China loosening its monetary policy is expected to continue to stimulate steel demand. A pickup in construction activities is expected in 4Q12, driven by new infrastructure projects, resumption of delayed projects, and early signs of a recovery in the property market. All these factors are expected to increase steel demand and support steel and iron ore prices.
Commenting on the recent increase in prices, Liberum Capital said that the bounce was the "first evidence that a fourth-quarter restocking in iron ore might be under way." The move to restock indicates a positive sign for leading iron ore producers which supply to China like Rio Tinto (RIO), Vale S.A. (VALE) and BHP Billiton Ltd. (BHP).

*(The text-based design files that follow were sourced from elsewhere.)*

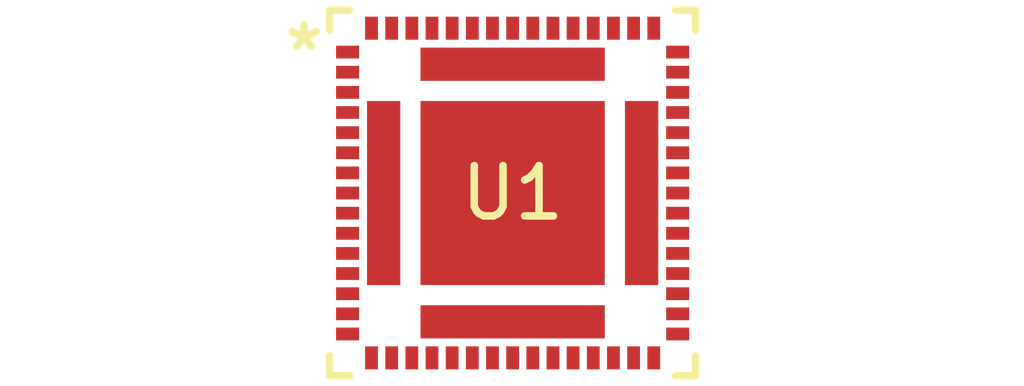
<source format=kicad_pcb>
(kicad_pcb
	(version 20240108)
	(generator "pcbnew")
	(generator_version "8.0")
	(general
		(thickness 1.6)
		(legacy_teardrops no)
	)
	(paper "A4")
	(layers
		(0 "F.Cu" signal)
		(1 "In1.Cu" signal)
		(2 "In2.Cu" signal)
		(31 "B.Cu" signal)
		(32 "B.Adhes" user "B.Adhesive")
		(33 "F.Adhes" user "F.Adhesive")
		(34 "B.Paste" user)
		(35 "F.Paste" user)
		(36 "B.SilkS" user "B.Silkscreen")
		(37 "F.SilkS" user "F.Silkscreen")
		(38 "B.Mask" user)
		(39 "F.Mask" user)
		(40 "Dwgs.User" user "User.Drawings")
		(41 "Cmts.User" user "User.Comments")
		(42 "Eco1.User" user "User.Eco1")
		(43 "Eco2.User" user "User.Eco2")
		(44 "Edge.Cuts" user)
		(45 "Margin" user)
		(46 "B.CrtYd" user "B.Courtyard")
		(47 "F.CrtYd" user "F.Courtyard")
		(48 "B.Fab" user)
		(49 "F.Fab" user)
		(50 "User.1" user)
		(51 "User.2" user)
		(52 "User.3" user)
		(53 "User.4" user)
		(54 "User.5" user)
		(55 "User.6" user)
		(56 "User.7" user)
		(57 "User.8" user)
		(58 "User.9" user)
	)
	(setup
		(stackup
			(layer "F.SilkS"
				(type "Top Silk Screen")
			)
			(layer "F.Paste"
				(type "Top Solder Paste")
			)
			(layer "F.Mask"
				(type "Top Solder Mask")
				(thickness 0.01)
			)
			(layer "F.Cu"
				(type "copper")
				(thickness 0.035)
			)
			(layer "dielectric 1"
				(type "prepreg")
				(thickness 0.1)
				(material "FR4")
				(epsilon_r 4.5)
				(loss_tangent 0.02)
			)
			(layer "In1.Cu"
				(type "copper")
				(thickness 0.035)
			)
			(layer "dielectric 2"
				(type "core")
				(thickness 1.24)
				(material "FR4")
				(epsilon_r 4.5)
				(loss_tangent 0.02)
			)
			(layer "In2.Cu"
				(type "copper")
				(thickness 0.035)
			)
			(layer "dielectric 3"
				(type "prepreg")
				(thickness 0.1)
				(material "FR4")
				(epsilon_r 4.5)
				(loss_tangent 0.02)
			)
			(layer "B.Cu"
				(type "copper")
				(thickness 0.035)
			)
			(layer "B.Mask"
				(type "Bottom Solder Mask")
				(thickness 0.01)
			)
			(layer "B.Paste"
				(type "Bottom Solder Paste")
			)
			(layer "B.SilkS"
				(type "Bottom Silk Screen")
			)
			(copper_finish "None")
			(dielectric_constraints no)
		)
		(pad_to_mask_clearance 0)
		(allow_soldermask_bridges_in_footprints no)
		(pcbplotparams
			(layerselection 0x00010fc_ffffffff)
			(plot_on_all_layers_selection 0x0000000_00000000)
			(disableapertmacros no)
			(usegerberextensions no)
			(usegerberattributes yes)
			(usegerberadvancedattributes yes)
			(creategerberjobfile yes)
			(dashed_line_dash_ratio 12.000000)
			(dashed_line_gap_ratio 3.000000)
			(svgprecision 4)
			(plotframeref no)
			(viasonmask no)
			(mode 1)
			(useauxorigin no)
			(hpglpennumber 1)
			(hpglpenspeed 20)
			(hpglpendiameter 15.000000)
			(pdf_front_fp_property_popups yes)
			(pdf_back_fp_property_popups yes)
			(dxfpolygonmode yes)
			(dxfimperialunits yes)
			(dxfusepcbnewfont yes)
			(psnegative no)
			(psa4output no)
			(plotreference yes)
			(plotvalue yes)
			(plotfptext yes)
			(plotinvisibletext no)
			(sketchpadsonfab no)
			(subtractmaskfromsilk no)
			(outputformat 1)
			(mirror no)
			(drillshape 1)
			(scaleselection 1)
			(outputdirectory "")
		)
	)
	(net 0 "")
	(net 1 "unconnected-(U1-X1D13-Pad32)")
	(net 2 "unconnected-(U1-X0D00-Pad6)")
	(net 3 "unconnected-(U1-X1D19-Pad37)")
	(net 4 "unconnected-(U1-XOUT-Pad15)")
	(net 5 "unconnected-(U1-VDD-Pad63)")
	(net 6 "unconnected-(U1-USB_VDD18-Pad31)")
	(net 7 "unconnected-(U1-X0D31-Pad55)")
	(net 8 "unconnected-(U1-VDDIOB18-Pad17)")
	(net 9 "unconnected-(U1-X0D11-Pad7)")
	(net 10 "unconnected-(U1-X1D09-Pad11)")
	(net 11 "unconnected-(U1-X1D00-Pad9)")
	(net 12 "unconnected-(U1-X0D43-Pad51)")
	(net 13 "unconnected-(U1-X0D35-Pad41)")
	(net 14 "unconnected-(U1-X0D05-Pad1)")
	(net 15 "unconnected-(U1-X0D30-Pad54)")
	(net 16 "unconnected-(U1-VDD-Pad62)")
	(net 17 "unconnected-(U1-USB_VDD33-Pad30)")
	(net 18 "unconnected-(U1-RST_N-Pad21)")
	(net 19 "unconnected-(U1-X1D22-Pad39)")
	(net 20 "unconnected-(U1-X0D32-Pad56)")
	(net 21 "unconnected-(U1-X0D10-Pad5)")
	(net 22 "unconnected-(U1-VDD-Pad27)")
	(net 23 "unconnected-(U1-TMS-Pad23)")
	(net 24 "unconnected-(U1-VDD-Pad42)")
	(net 25 "unconnected-(U1-X1D18-Pad36)")
	(net 26 "unconnected-(U1-X0D29-Pad40)")
	(net 27 "unconnected-(U1-X0D39-Pad47)")
	(net 28 "unconnected-(U1-X1D11-Pad14)")
	(net 29 "unconnected-(U1-X1D01-Pad10)")
	(net 30 "unconnected-(U1-TDI-Pad18)")
	(net 31 "unconnected-(U1-X1D16-Pad33)")
	(net 32 "unconnected-(U1-TDO-Pad20)")
	(net 33 "unconnected-(U1-VDD-Pad49)")
	(net 34 "unconnected-(U1-X0D06-Pad60)")
	(net 35 "unconnected-(U1-PLL_AVDD-Pad22)")
	(net 36 "unconnected-(U1-X0D37-Pad44)")
	(net 37 "unconnected-(U1-X1D10-Pad13)")
	(net 38 "unconnected-(U1-VDD-Pad34)")
	(net 39 "unconnected-(U1-VDDIOB18-Pad26)")
	(net 40 "unconnected-(U1-VDD-Pad61)")
	(net 41 "unconnected-(U1-X0D07-Pad2)")
	(net 42 "unconnected-(U1-X0D33-Pad58)")
	(net 43 "unconnected-(U1-NC-Pad25)")
	(net 44 "unconnected-(U1-VDD-Pad64)")
	(net 45 "unconnected-(U1-X0D41-Pad50)")
	(net 46 "unconnected-(U1-X0D01-Pad3)")
	(net 47 "unconnected-(U1-VDD-Pad19)")
	(net 48 "unconnected-(U1-VDD-Pad12)")
	(net 49 "unconnected-(U1-X0D38-Pad45)")
	(net 50 "unconnected-(U1-X1D17-Pad35)")
	(net 51 "unconnected-(U1-X0D42-Pad48)")
	(net 52 "unconnected-(U1-VDD-Pad4)")
	(net 53 "unconnected-(U1-X0D40-Pad46)")
	(net 54 "unconnected-(U1-VDDIOR-Pad38)")
	(net 55 "unconnected-(U1-TCK-Pad24)")
	(net 56 "unconnected-(U1-VDD-Pad57)")
	(net 57 "unconnected-(U1-VDDIOL-Pad8)")
	(net 58 "unconnected-(U1-XIN-Pad16)")
	(net 59 "unconnected-(U1-X1D34-Pad53)")
	(net 60 "unconnected-(U1-X0D04-Pad59)")
	(net 61 "unconnected-(U1-VDDIOT-Pad52)")
	(net 62 "unconnected-(U1-USB_DM-Pad28)")
	(net 63 "unconnected-(U1-USB_DP-Pad29)")
	(net 64 "unconnected-(U1-VSS-Pad65)")
	(net 65 "unconnected-(U1-X0D36-Pad43)")
	(footprint "footprints:QFN_F60B-C24_XMO" (layer "F.Cu") (at 150.775051 60.74965))
)

</source>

Rather than a massive and rapid boost like the one after the global financial crisis of 2008, this time around, the Chinese stimulus is expected to be slow and gradual. Therefore, the rebound in ore prices is also expected to be gradual, rather than a strong rebound. Nonetheless, iron ore prices are set for a rebound, and Vale is expected to gain from the rise in prices.
Vale, a leading producer of iron ore and pellets, is the second-largest mining company in the world. Based in Rio de Janeiro, it is also one of the biggest logistics operators in Brazil. Other than iron ore and pellets, it is also one of the leading players in nickel, ferro-alloys, and manganese production. The following chart shows its FY2011 revenue's appropriation to different segments.
Vale has a strong balance sheet and low leverage, with total debt-to-EBITDA of 1.1x (Source: Yahoo Finance). Furthermore, Vale is offering a dividend yield of 6.3%, in comparison to BHP and RIO, which are offering forward annual dividend yields of 3.3% and 3%, respectively. Vale's five-year dividend growth rate is 26.59% as compared to the industry average of 2.97%. Vale's attractive dividend yield and historic dividend growth rate makes it a lucrative investment for those looking for high dividend paying stocks.
As can be seen in the graph below, Vale's operating profit margins have declined in recent quarters due to low iron ore prices, slow Chinese recovery and sluggish demand for steel. However, since prices have already started their rebound, we expect these margins to increase. Furthermore, the company reported a gross margin (TTM) of 55.37% compared to the industry average of 39.35%, and an operating margin of 41.26% as compared to the industry average of 19.22% (Source: Reuters).
The low forward P/E, and the fact that its share price has dropped by as much as 21.25%, makes Vale an inexpensive stock to buy. Its five-year average P/E is 10x, which is twice its current forward P/E of near 5x.
Forward P/E (1 year)
Forward Annual Dividend Yield
Share Price Performance YTD
Source: Yahoo Finance
Disclosure: I have no positions in any stocks mentioned, and no plans to initiate any positions within the next 72 hours.